El reinicio también tiene sus propias condiciones de las cuales la primordial es que sólo se puede reiniciar algo previamente iniciado. Esto que parece una evidente perogrullada ya no lo parece tanto cuando asumimos la muerte como un reinicio de la vita nuova. Así, es necesario estar vivo para después morir y reiniciar la vida (que, siempre pensamos, será mejor). Es por esto que vemos la muerte como un simple cambio de estado: de estar vivo a estar, ahora, muerto. La muerte se transforma, de esa manera, en un mero portal en donde nos deshacemos (nunca término mejor usado) de la materia y nos convertimos en espíritu, en un ente inmaterial e incorpóreo que ha trascendido la materia y, aun cuando esta pérdida de substancia evidentemente sí representa un cambio de condición, no es, por supuesto, el final de la vida. Los muertos, a pesar de su condición de inmateriales, no dejan de vivir. Su vida continúa. Los mismos apegos subsisten: los mismos amores, las mismas aficiones, los mismos gustos… Asumimos a nuestros muertos como algo mucho más cercano a la vida cotidiana que a la no-existencia. ¡Viven! Aun siendo inmateriales e incorpóreos siguen bajo las mismas aficiones materiales: si al vivo le gustaba el tequila al muerto, por ende, le seguirá gustando; si al vivo le gustaba la música ranchera pues al muerto le seguirá gustando; si era aficionado al América o al Cruz Azul o a los Pumas ya muerto continuará con su afición. De esta manera la vida se reinicia aun tras de la muerte.

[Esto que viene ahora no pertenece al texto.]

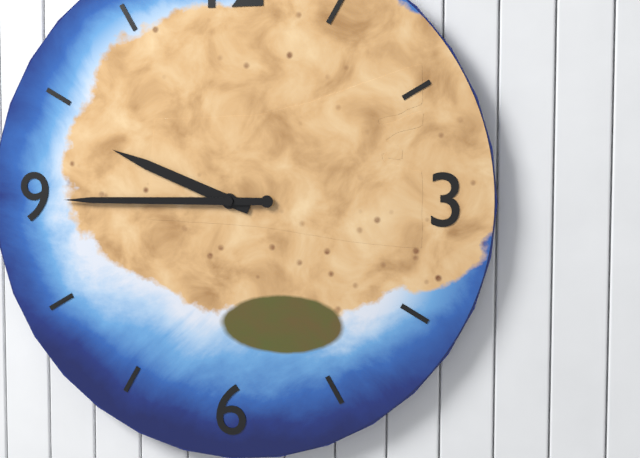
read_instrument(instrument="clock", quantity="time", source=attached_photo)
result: 9:45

El temor a ser perecederos, a desaparecer de una forma total nos impulsa a ver el tiempo a manera de una continuidad de oportunidades que no es interrumpida ni por la propia muerte. Continuar, siempre continuar. La literatura y el cine han sabido aprovechar tales reinicios construyendo personajes que se vuelven grandiosos en el reinicio, historias que se prolongan desde Nosferatu o Frankenstein hasta los modernos zombis, historias (no siempre afortunadas) que, haciendo honor a su tema, se reinician una y otra vez. Siempre podemos esperar una versión nueva, una nueva reinterpretación.
Así pues, el reinicio resulta en una constante en nuestras vidas, es, tal vez, lo más constante en nuestro existir. Siempre hay una nueva oportunidad de recomenzar. Por tanto, siempre habrá la posibilidad de que yo reinicie la escritura de este tema.